- [EXERCISE TASKS]:
1. Using the advantage estimation notes, explain in one to three sentences why the experiments update the policy before the value function.
2. According to the advantage estimation notes, what ranges of lambda and gamma worked best on the MuJoCo locomotion tasks?

Authors introduce general framework to estimate the advantage fct in a exponentially-weighted fashion similar to TD(lambda). They treat the discount factor as a variance reduction parameter at the cost of introducing some bias. Their advantage estimator significantly improves sample efficiency in combination with trust region methods. Show SOTA performance on MuJoCo.
RL problem is not too far away from supervised learning. Here the authors apply intuition from classical bias + variance decomposition and regularization. Also the discount factor has many different interpretations. E.g. as survival rate - think about Economics context.
-
Intuition: Variance of grad estimator scales badly with time horizon - effect of action confounded with effects of past and future actions. Here: introduce little bias to significantly reduce variance for sample efficiency.
-
View discount not as part of optimization problem - return. But as part of value function estimation - role of variance reduction.
- Reduce variance induced by future rewards at cost of introducing bias.
-
gamma-just advantage estimator: No additional bias when estimating discounted advantage
- Sufficient condition: decomposition in difference of two terms a. estimator of gamma-discounted state-action value b. arbitrary baseline function
-
Advantage function estimation: k-step estimator.
- Bias smaller as k to infinity - heavier discount of remaining estimator + baseline does not affect the bias
- GAE: Exponentially-weighted average of k-step estimators
- Connection to TD(lambda) - TD is estimator of value while here advantage
-
Two corner cases:
- lambda = 0: high bias, low variance
- lambda = 1: low bias, high variance
- role of gamma: determines scale of value function which is independent of lambda
-
Reward shaping intuition: lambda as additional discount applied after performing reward shaping transformation
- Shaping leaves policy gradient unchanged
- Specific reshaping with value fct + gamma*lambda reward discount gives GAE
- Derive GAE in terms of response function - advantage across timesteps
- Interpretation: Reshape rewards with V to shrink temporal extend of response fct and introduce steeper discount to cut off noise from long delays
-
Experiments:
- Use trust region and conjugate gradient approach for both value fct and policy
- Give details on how they come up with Hessian approx/Fisher info matrix
- First update the policy and then the value function to avoid additional bias from overfitting of value fct
- MuJoCo locomotion tasks - Optimal ranges: lambda [0.92, 0.98] and gamma [0.96, 0.99]
- Distal reward problem Hull (1943) - read up on!
- Try out scheme of different lambda, gamma per stage of learning? Curriculum discount ;)

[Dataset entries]
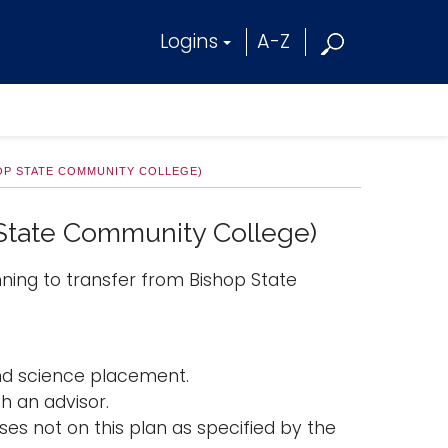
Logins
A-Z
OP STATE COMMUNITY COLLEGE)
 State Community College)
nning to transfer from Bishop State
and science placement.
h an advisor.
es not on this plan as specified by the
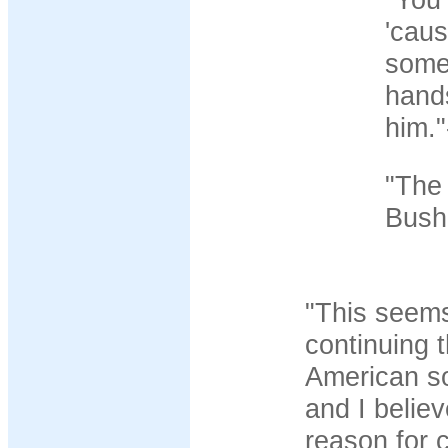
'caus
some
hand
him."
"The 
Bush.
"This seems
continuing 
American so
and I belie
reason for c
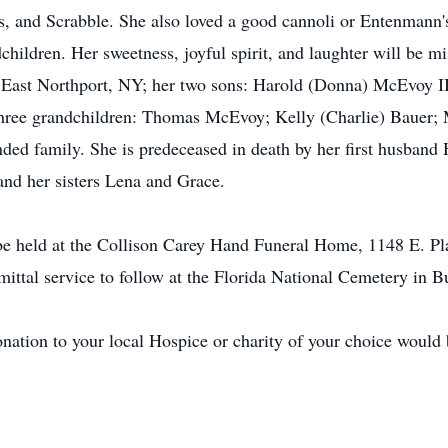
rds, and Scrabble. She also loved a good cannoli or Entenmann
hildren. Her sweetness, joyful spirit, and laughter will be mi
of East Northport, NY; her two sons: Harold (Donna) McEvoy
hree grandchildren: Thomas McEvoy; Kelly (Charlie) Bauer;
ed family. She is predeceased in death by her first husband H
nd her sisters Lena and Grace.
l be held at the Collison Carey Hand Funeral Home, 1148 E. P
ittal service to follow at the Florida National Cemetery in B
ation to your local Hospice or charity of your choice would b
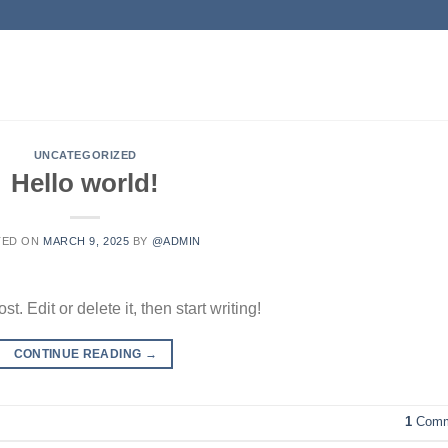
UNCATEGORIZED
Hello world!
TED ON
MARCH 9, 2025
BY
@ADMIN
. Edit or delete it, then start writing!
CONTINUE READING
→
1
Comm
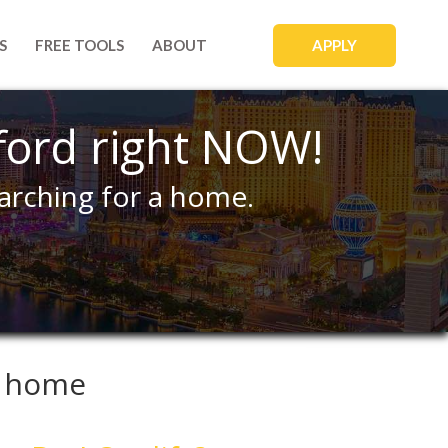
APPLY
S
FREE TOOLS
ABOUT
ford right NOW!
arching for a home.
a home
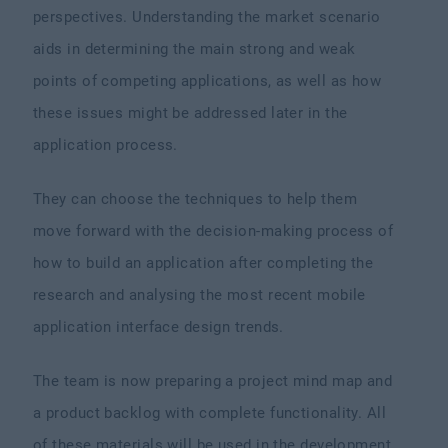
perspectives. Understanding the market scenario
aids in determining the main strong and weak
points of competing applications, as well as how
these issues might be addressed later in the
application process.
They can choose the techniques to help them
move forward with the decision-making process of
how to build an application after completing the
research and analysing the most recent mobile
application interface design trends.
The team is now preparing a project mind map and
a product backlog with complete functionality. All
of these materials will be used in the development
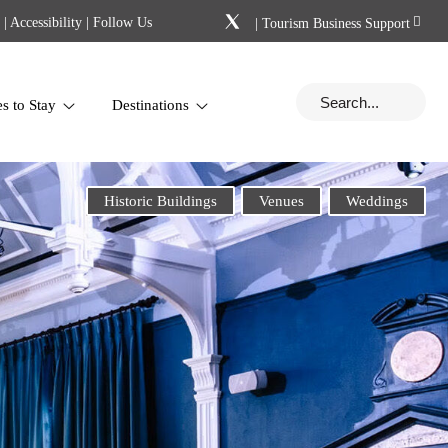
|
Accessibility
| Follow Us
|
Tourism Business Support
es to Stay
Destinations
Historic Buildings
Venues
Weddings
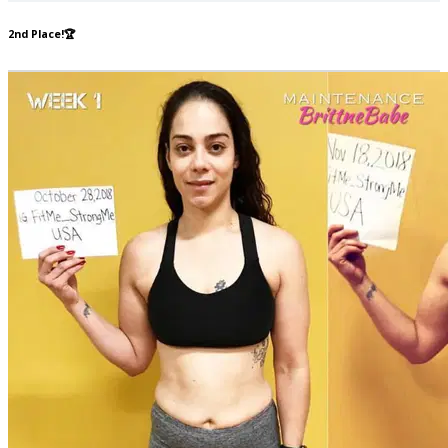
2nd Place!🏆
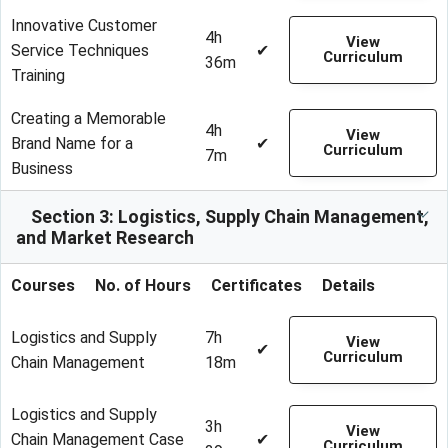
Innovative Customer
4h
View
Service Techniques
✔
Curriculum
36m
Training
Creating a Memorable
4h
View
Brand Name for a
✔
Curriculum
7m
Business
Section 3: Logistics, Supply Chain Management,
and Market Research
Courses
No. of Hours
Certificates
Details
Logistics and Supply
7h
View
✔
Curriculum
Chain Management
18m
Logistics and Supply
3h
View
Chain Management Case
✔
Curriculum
* * *
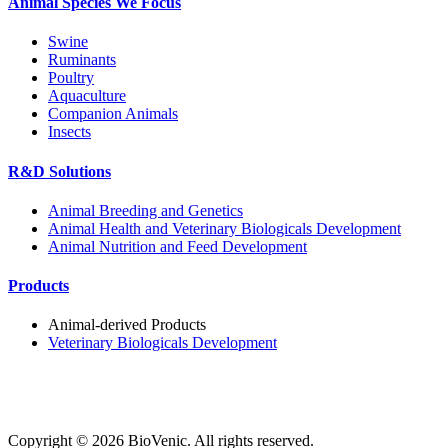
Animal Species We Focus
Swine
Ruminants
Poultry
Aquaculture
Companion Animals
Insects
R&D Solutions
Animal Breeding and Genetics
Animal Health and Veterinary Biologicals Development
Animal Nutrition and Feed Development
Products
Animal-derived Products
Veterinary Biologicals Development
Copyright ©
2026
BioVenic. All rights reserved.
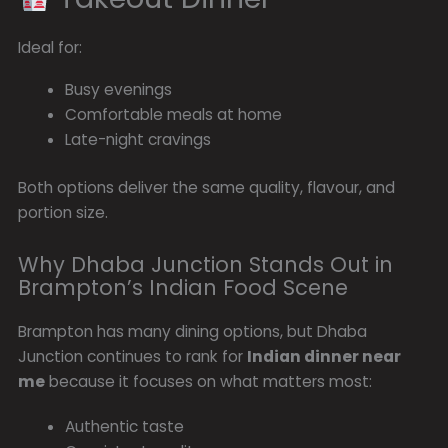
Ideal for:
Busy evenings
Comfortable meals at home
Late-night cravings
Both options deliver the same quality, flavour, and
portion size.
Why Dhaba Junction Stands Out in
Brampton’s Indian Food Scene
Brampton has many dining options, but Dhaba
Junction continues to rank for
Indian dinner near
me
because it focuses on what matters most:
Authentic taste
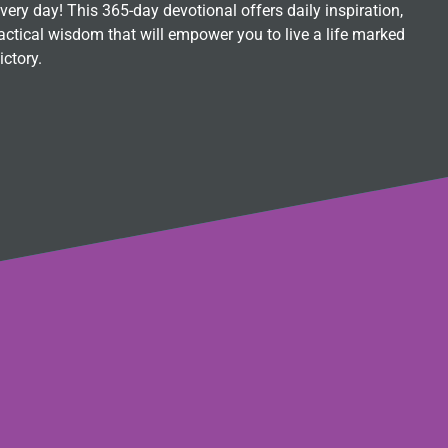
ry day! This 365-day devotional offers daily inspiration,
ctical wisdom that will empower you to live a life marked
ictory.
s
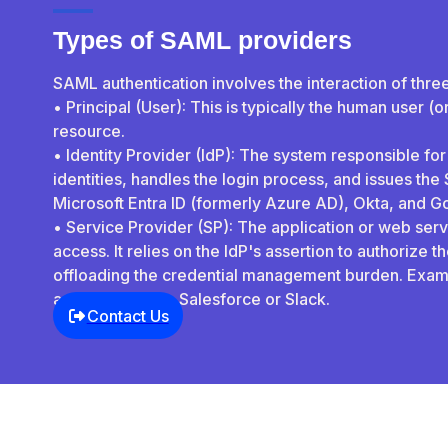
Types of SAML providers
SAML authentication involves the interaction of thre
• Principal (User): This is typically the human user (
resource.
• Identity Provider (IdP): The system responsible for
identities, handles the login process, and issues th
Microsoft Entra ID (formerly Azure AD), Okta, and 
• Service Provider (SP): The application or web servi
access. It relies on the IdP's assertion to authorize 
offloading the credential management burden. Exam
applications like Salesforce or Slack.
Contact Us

- [SOLVED PROBLEMS]:
1. The policy is updated first and the value function second so that overfitting of the value function does not add extra bias.

2. Lambda from 0.92 to 0.98 and gamma from 0.96 to 0.99.